How to wire mains power to an SPDT (maintained) switch

[meketrex]

I currently have a Single Pole Double Throw switch with 5 pins (as shown below) which I want to wire up to UK mains:

         ┌─────┐
         │ NC  │
         └─────┘
┌─────┐  ┌─────┐  ┌─────┐
│  -  │  │ NO  │  │  +  │
└─────┘  └─────┘  └─────┘
         ┌─────┐
         │ COM │
         └─────┘

So I'll have a typical 3 core mains cable with LIVE, NEUTRAL, EARTH going in and a LIVE, NEUTRAL, EARTH coming out:


I've searched for how to do this and found conflicting information:

Suggestion 1:

• LIVE IN connected to "NO" & "+"
• LIVE OUT connected to "COM"
• GROUND connected to "-"

Suggestion 2:

• LIVE IN connected to "COM"
• LIVE OUT connected to "NO"
• GROUND connected to ???

I am a novice with this so if possible could you explain in very simple terms like:

• LIVE IN = COM
• NEUTRAL IN = ?
• EARTH IN = ?
• LIVE OUT = NO
• NEUTRAL OUT = ?
• EARTH OUT = ?

Really appreciate some assistance with this

 

[meketrex]

Is this accurate?

---

 

[SparkyChick]

Firstly, if you wire the LED to the mains, it will explode... the LED in that switch is designed to run on 24v DC.

Second, without more information about the application it's a little tricky to provide a definitive answer.

 

[meketrex]

Firstly, if you wire the LED to the mains, it will explode... the LED in that switch is designed to run on 24v DC.

Second, without more information about the application it's a little tricky to provide a definitive answer.

Thanks for coming back!

I have a 4 gang plug wired into an arcade cabinet. It's connected to a IEC panel mounted at the back. This means the on/off switch is at the back of the cabinet.

I want to install an on/off switch at the front. My plan is to cut the wire from the gang to the IEC panel and extend it to this switch:


The switch does have an LED and is metal.

Does that help?

PS. This image I supplied in my second post was something I found while googling.

 

[SparkyChick]

I'm going to make an educated statement... I'm guessing that all the kit you're putting in the cabinet will be powered by switched mode power supplies... SMPs are great, BUT, they can have huge in-rush currents when first switched on. The contacts on that switch are rated at 3A... once powered up, that's probably ample but it is insufficient to cope with the inrush current and this will lead to premature failure, most likely due to the contacts welding themselves together.

For your use case, I would always select something like this:-

C6053ALNAE | Arcolectric (Bulgin) Ltd Illuminated DPST, On-Off Rocker Switch Panel Mount | RS

uk.rs-online.com

It's not as stylish by any means, but it is more suitably rated for dealing with the inrush current and as such, should last.

* EXERCISE GOAL: Carry on the forum thread about wiring a front on/off switch into an arcade cabinet's mains supply, starting after its last post.

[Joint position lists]
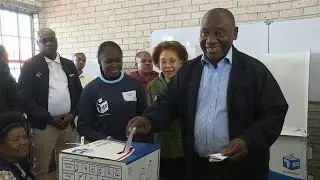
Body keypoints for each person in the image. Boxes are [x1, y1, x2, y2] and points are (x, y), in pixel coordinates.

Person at [127, 8, 288, 180]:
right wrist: (149, 119)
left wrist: (248, 141)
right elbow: (168, 101)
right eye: (204, 33)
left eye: (219, 33)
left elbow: (275, 112)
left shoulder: (254, 70)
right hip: (197, 168)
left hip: (242, 169)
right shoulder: (189, 71)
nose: (210, 40)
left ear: (235, 33)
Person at [18, 28, 82, 180]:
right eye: (43, 41)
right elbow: (26, 99)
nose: (48, 43)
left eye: (51, 39)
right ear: (38, 43)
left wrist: (72, 114)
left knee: (67, 165)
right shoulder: (30, 66)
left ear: (56, 40)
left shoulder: (68, 65)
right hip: (43, 126)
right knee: (40, 168)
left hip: (68, 125)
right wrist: (49, 118)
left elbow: (79, 94)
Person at [77, 41, 150, 143]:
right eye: (109, 61)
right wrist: (106, 140)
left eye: (118, 60)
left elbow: (144, 118)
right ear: (100, 62)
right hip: (104, 149)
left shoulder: (135, 85)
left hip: (133, 147)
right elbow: (83, 127)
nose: (114, 65)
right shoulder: (90, 90)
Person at [147, 41, 188, 180]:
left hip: (185, 146)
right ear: (157, 64)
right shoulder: (152, 86)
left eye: (172, 61)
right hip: (162, 146)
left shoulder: (189, 84)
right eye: (163, 62)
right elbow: (151, 112)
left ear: (181, 62)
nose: (168, 66)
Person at [0, 111, 36, 180]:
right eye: (16, 140)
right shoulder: (4, 174)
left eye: (25, 137)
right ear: (1, 147)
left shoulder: (22, 159)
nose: (24, 142)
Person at [0, 45, 25, 113]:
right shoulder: (4, 72)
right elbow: (16, 97)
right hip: (7, 116)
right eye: (6, 57)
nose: (8, 60)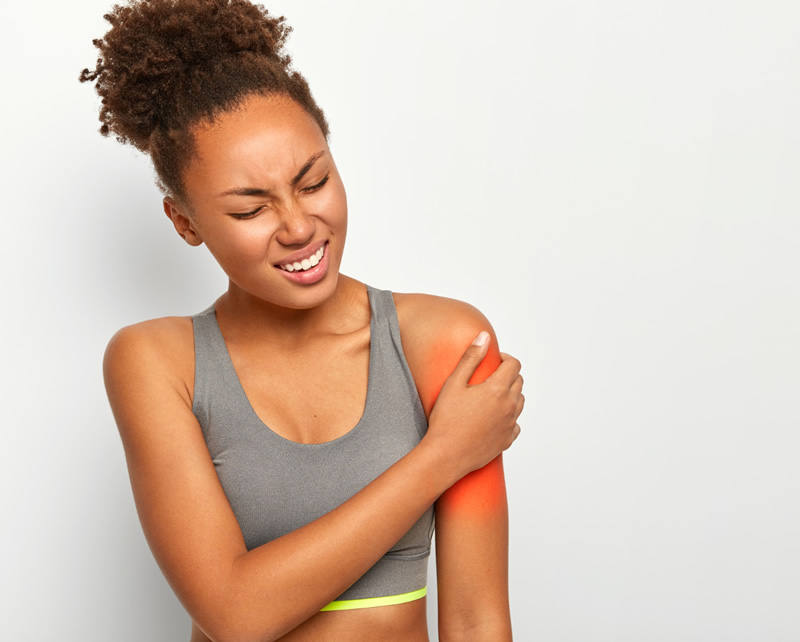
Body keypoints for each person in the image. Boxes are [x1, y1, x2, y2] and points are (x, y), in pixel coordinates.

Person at [81, 1, 525, 640]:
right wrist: (443, 455)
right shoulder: (158, 362)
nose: (297, 227)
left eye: (313, 182)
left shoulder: (445, 342)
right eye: (250, 210)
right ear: (184, 222)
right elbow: (235, 614)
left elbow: (476, 621)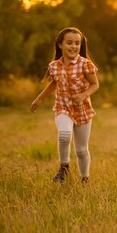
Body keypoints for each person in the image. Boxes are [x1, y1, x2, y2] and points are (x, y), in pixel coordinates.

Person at [31, 27, 99, 184]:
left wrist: (83, 95)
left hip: (82, 110)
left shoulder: (85, 64)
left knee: (81, 150)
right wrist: (39, 99)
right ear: (60, 44)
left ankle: (85, 179)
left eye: (77, 43)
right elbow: (54, 84)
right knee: (64, 135)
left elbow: (95, 84)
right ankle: (64, 168)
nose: (74, 46)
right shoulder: (54, 66)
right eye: (69, 43)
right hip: (63, 108)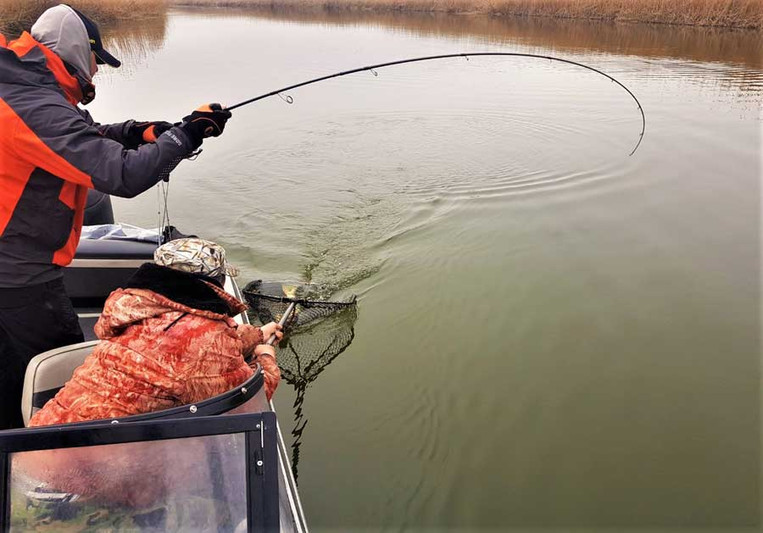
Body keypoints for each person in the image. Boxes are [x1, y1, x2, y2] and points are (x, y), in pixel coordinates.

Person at [0, 4, 233, 429]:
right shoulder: (33, 102)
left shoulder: (24, 85)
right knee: (67, 383)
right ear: (75, 50)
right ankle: (58, 466)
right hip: (21, 276)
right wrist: (188, 133)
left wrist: (141, 132)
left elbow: (80, 136)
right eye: (97, 61)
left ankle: (12, 437)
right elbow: (121, 174)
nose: (98, 72)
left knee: (9, 374)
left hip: (12, 265)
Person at [29, 238, 282, 427]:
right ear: (215, 282)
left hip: (44, 433)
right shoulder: (208, 338)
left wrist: (258, 334)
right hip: (93, 465)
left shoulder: (133, 307)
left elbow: (187, 344)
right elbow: (244, 402)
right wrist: (266, 357)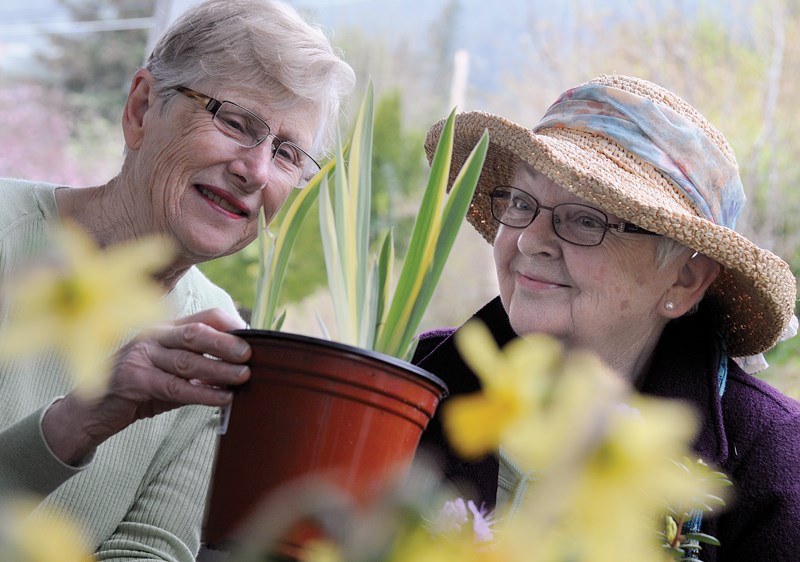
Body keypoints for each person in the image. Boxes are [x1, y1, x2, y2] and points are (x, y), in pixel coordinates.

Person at [0, 0, 354, 559]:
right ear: (142, 109)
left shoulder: (216, 347)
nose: (255, 170)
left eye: (287, 153)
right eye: (237, 122)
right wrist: (75, 422)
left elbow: (149, 552)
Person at [413, 74, 800, 561]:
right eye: (520, 202)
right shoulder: (419, 380)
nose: (531, 239)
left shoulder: (770, 459)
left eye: (585, 219)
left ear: (684, 279)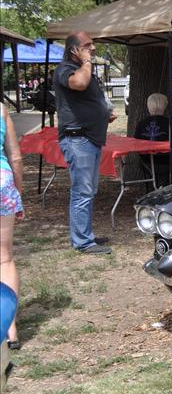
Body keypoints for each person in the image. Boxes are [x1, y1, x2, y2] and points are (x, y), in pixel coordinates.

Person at [53, 31, 115, 255]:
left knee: (88, 190)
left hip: (88, 138)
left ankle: (85, 234)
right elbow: (79, 83)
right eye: (88, 45)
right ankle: (83, 241)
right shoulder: (65, 69)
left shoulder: (81, 69)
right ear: (74, 50)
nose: (93, 48)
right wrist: (87, 62)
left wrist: (102, 114)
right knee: (82, 191)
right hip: (78, 139)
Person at [0, 103, 24, 348]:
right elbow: (15, 157)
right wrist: (18, 193)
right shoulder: (1, 109)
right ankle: (10, 328)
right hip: (2, 181)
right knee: (4, 259)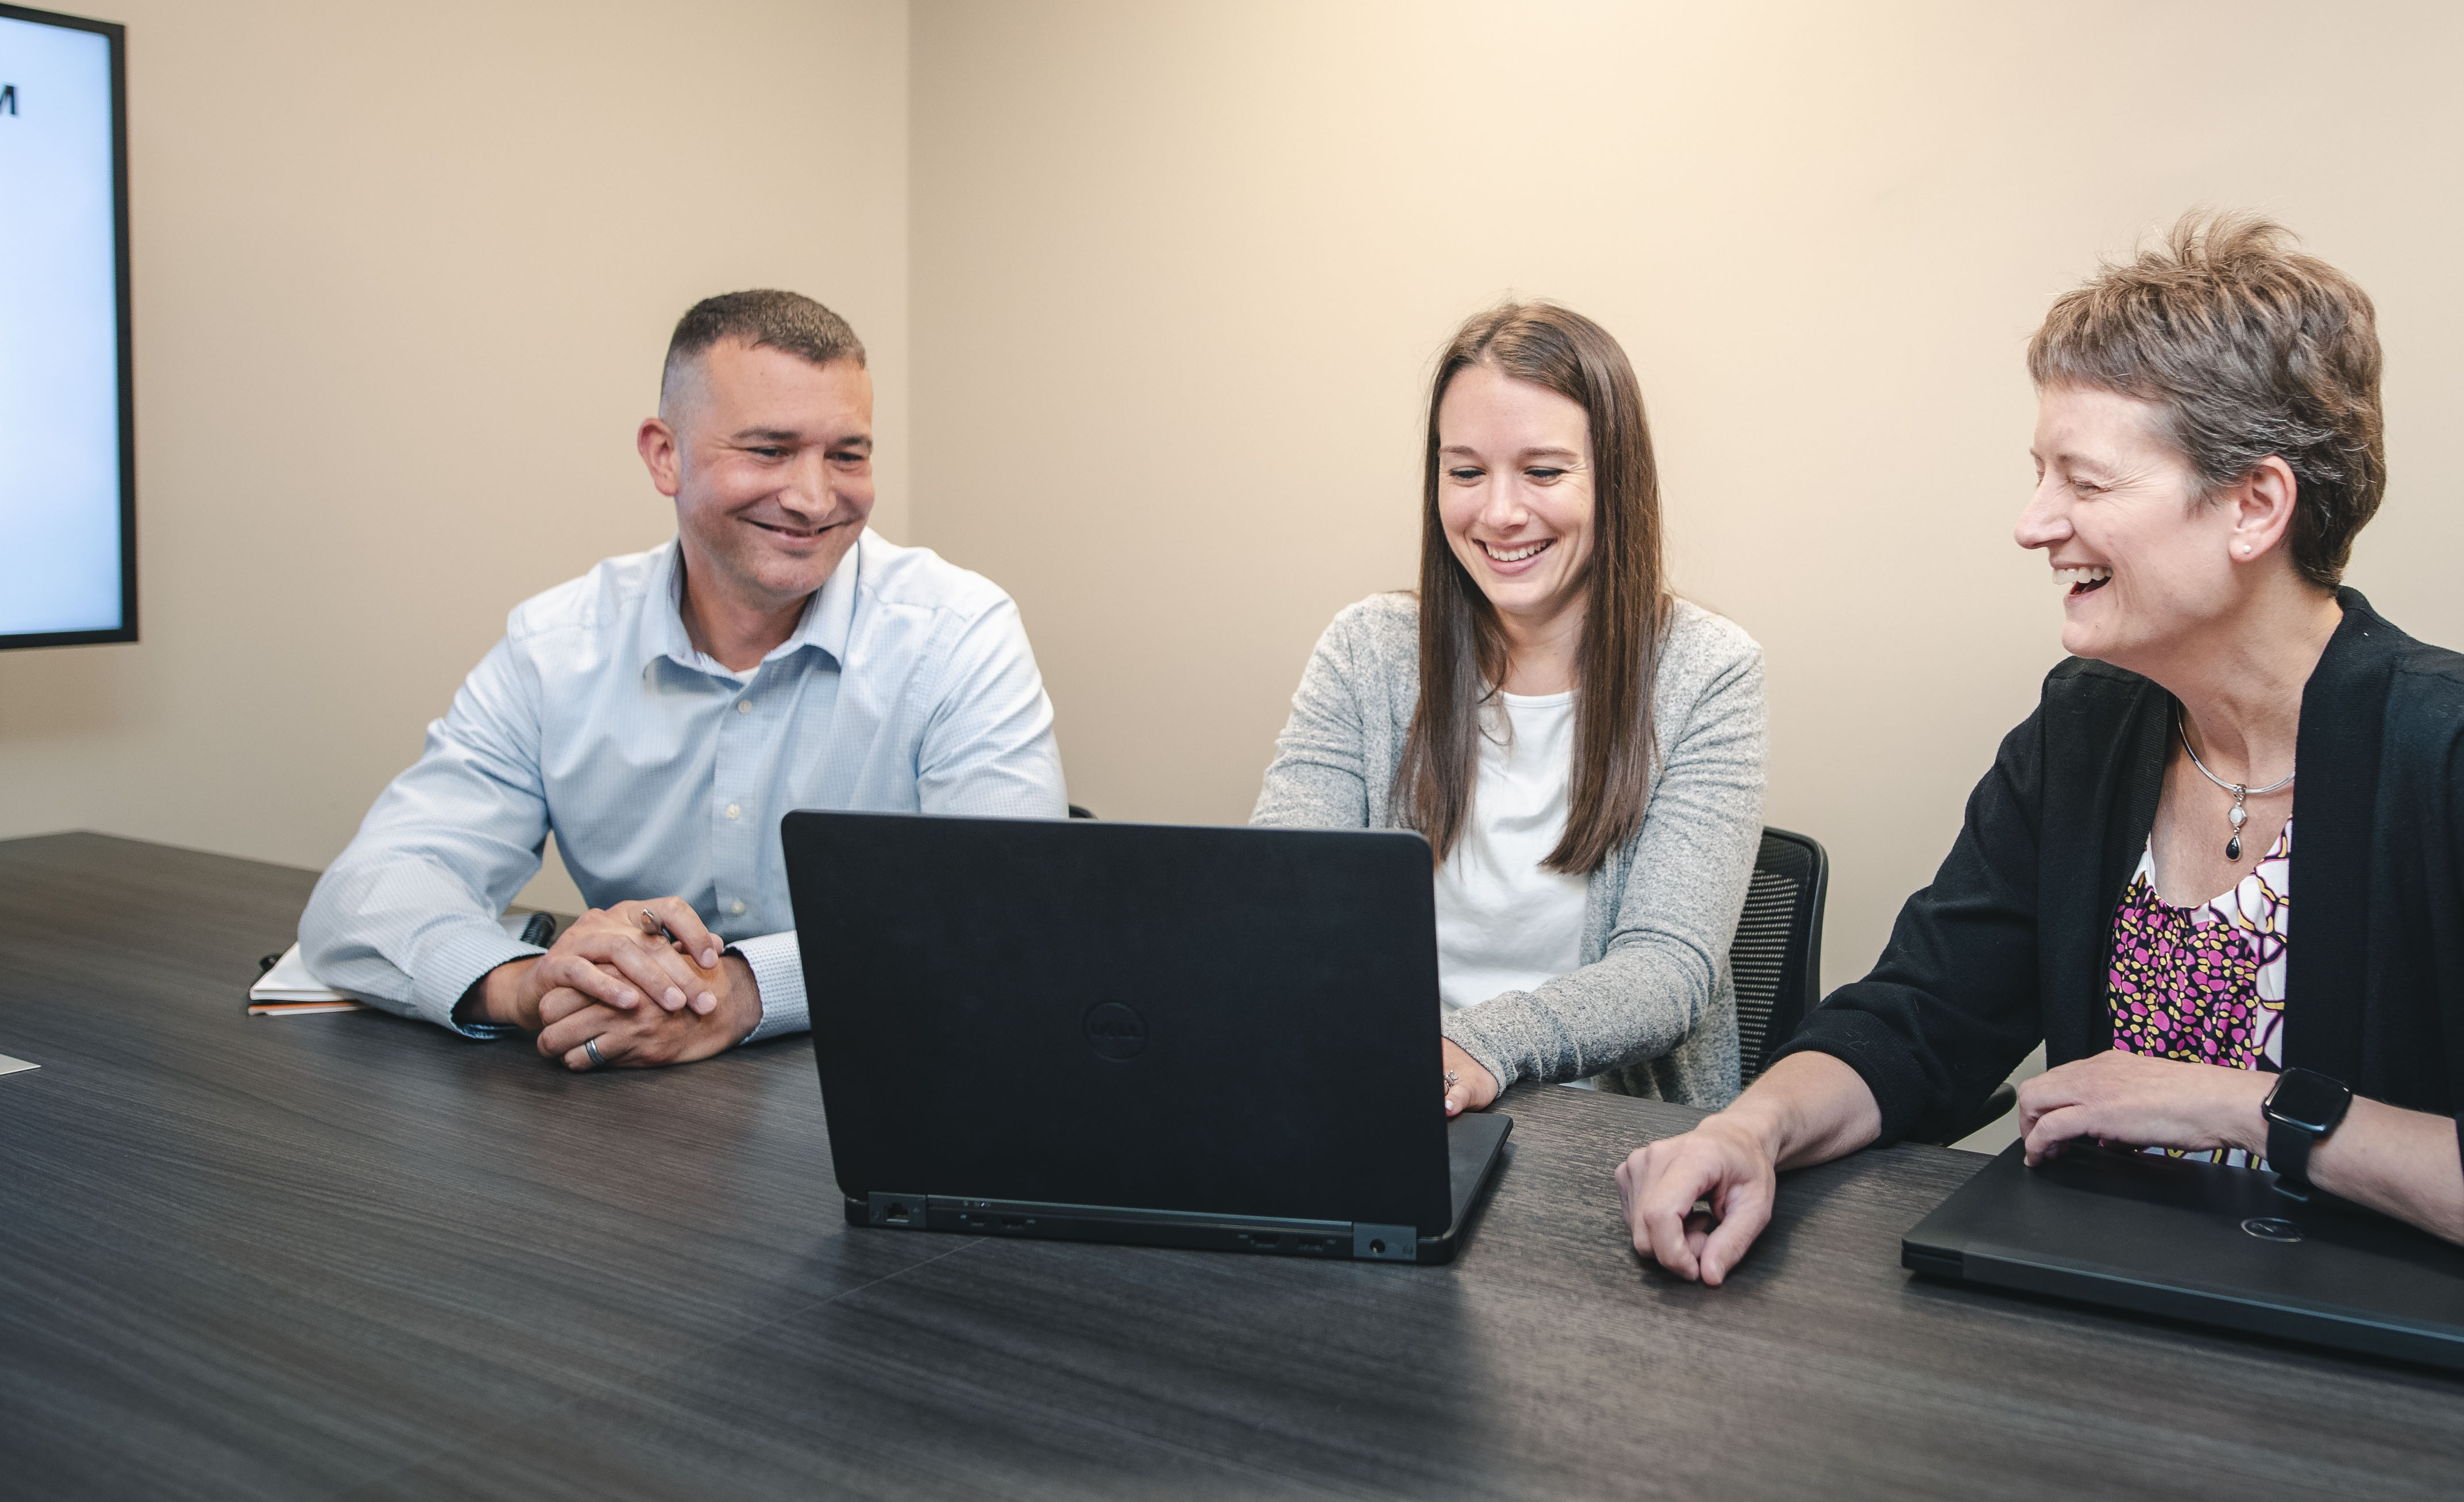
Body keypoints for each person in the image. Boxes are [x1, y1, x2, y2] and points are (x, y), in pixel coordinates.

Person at [1613, 214, 2464, 1333]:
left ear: (2254, 504)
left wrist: (2249, 1106)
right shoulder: (2087, 729)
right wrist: (1752, 1128)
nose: (2035, 522)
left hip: (2392, 1383)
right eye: (2041, 473)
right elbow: (1921, 1020)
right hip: (2122, 1335)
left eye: (2084, 481)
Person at [299, 290, 1066, 1070]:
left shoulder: (959, 633)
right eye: (769, 450)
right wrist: (526, 985)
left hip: (892, 1086)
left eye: (847, 453)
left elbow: (1009, 919)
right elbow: (367, 892)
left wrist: (741, 991)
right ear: (665, 454)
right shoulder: (556, 648)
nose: (812, 498)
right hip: (623, 1108)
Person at [1252, 302, 1767, 1114]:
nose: (1498, 512)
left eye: (1544, 471)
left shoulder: (1708, 671)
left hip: (1603, 1132)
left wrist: (1474, 1046)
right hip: (1387, 1100)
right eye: (1465, 472)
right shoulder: (1367, 650)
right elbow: (1274, 901)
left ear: (1615, 479)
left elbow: (1666, 973)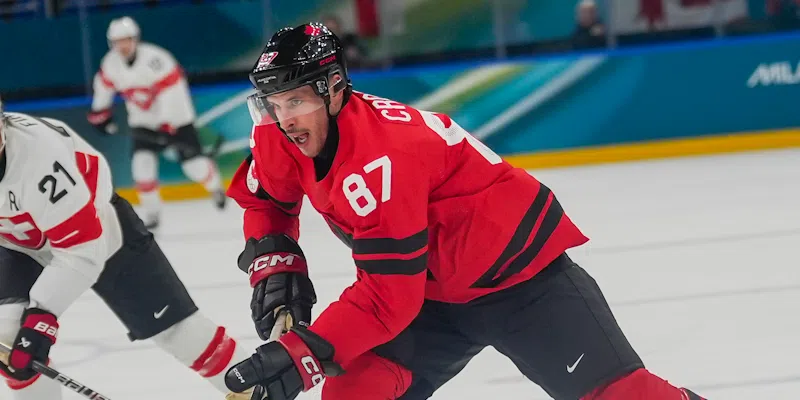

* REPLY TO THE TASK:
 

[meketrex]

I'm going to make an educated statement... I'm guessing that all the kit you're putting in the cabinet will be powered by switched mode power supplies... SMPs are great, BUT, they can have huge in-rush currents when first switched on. The contacts on that switch are rated at 3A... once powered up, that's probably ample but it is insufficient to cope with the inrush current and this will lead to premature failure, most likely due to the contacts welding themselves together.

For your use case, I would always select something like this:-

C6053ALNAE | Arcolectric (Bulgin) Ltd Illuminated DPST, On-Off Rocker Switch Panel Mount | RS

uk.rs-online.com

It's not as stylish by any means, but it is more suitably rated for dealing with the inrush current and as such, should last.

Thank you very much!

I would have 3 devices that would be connected to the gang:

• DE10 Nano (using a 5 Volt 4 Amp power supply)
• 27" 1080P Monitor
• Soundbar

Does that match your assumption about power usage?

 

[SparkyChick]

The problem with power figures as provided by equipment manufacturers is that they are for steady state... i.e. the device is already running. So if you consider the monitor, lets say 100W... it's a little more complicated because it's an electronic device but if you use the simple formula Power = Voltage x Amps you can get that the steady state will run at around 0.5A. However, the in rush current could be much greater than that... and whilst it may only last a fraction of a second, it can still be long enough to do damage to the switch.

To give you some context, I had a four way extension lead with individually switched outputs. Into one of those outputs (via a couple of 4 way extension leads) I had a small collection of audio equipment... a mixer, a couple of rack mounted synth modules, a small rack mount mixer, a MIDI interface, an audio interface and the wall wart for another synth module. None of them being high powered devices (total power rating would be around the 500-600w mark). The switch itself was rated for 13A (as it was for a 13A socket outlet) and it failed and welded itself closed so I was unable to switch it off.

You can choose to try that switch, but personally I wouldn't waste my money. I'd always overrate the switch. And please don't forget my comment about the LED in the switch unit being rated at 24V only (that's taken from the data sheet available on the RS page you linked to).

 

[meketrex]

The problem with power figures as provided by equipment manufacturers is that they are for steady state... i.e. the device is already running. So if you consider the monitor, lets say 100W... it's a little more complicated because it's an electronic device but if you use the simple formula Power = Voltage x Amps you can get that the steady state will run at around 0.5A. However, the in rush current could be much greater than that... and whilst it may only last a fraction of a second, it can still be long enough to do damage to the switch.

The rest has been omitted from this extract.